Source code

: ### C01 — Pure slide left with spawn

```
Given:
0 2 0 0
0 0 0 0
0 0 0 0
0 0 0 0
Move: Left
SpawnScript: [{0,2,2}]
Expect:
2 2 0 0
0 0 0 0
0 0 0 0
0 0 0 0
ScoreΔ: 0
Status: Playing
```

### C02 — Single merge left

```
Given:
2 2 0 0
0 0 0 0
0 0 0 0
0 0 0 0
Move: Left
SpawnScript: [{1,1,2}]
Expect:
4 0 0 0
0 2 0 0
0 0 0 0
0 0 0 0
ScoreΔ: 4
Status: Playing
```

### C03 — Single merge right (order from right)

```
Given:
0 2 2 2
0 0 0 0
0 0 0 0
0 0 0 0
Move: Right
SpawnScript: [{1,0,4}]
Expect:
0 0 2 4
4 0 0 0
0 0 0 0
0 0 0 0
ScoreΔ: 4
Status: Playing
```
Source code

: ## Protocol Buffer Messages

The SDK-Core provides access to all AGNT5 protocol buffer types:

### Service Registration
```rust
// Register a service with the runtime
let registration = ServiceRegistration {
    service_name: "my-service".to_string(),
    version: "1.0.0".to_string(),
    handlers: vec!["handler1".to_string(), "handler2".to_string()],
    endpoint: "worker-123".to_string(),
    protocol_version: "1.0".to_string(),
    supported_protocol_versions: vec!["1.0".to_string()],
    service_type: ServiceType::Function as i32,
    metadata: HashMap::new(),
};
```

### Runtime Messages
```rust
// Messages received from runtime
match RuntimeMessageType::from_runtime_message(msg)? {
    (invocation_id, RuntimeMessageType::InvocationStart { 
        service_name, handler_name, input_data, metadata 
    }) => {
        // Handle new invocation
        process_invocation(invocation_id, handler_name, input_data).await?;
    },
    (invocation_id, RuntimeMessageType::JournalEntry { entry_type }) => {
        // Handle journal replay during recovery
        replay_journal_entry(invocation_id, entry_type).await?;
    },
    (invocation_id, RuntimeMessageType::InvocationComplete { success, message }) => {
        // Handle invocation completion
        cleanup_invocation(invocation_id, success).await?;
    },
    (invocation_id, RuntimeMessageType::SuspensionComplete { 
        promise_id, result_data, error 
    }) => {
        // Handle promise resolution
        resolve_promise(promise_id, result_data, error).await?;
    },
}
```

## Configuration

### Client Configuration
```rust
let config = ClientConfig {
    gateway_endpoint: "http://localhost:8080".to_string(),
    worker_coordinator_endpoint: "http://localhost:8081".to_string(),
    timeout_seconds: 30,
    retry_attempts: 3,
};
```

**What you should do**: Your answer should be a single number: the count of lines in the listing that hold "error".

**Result for this exercise**: 2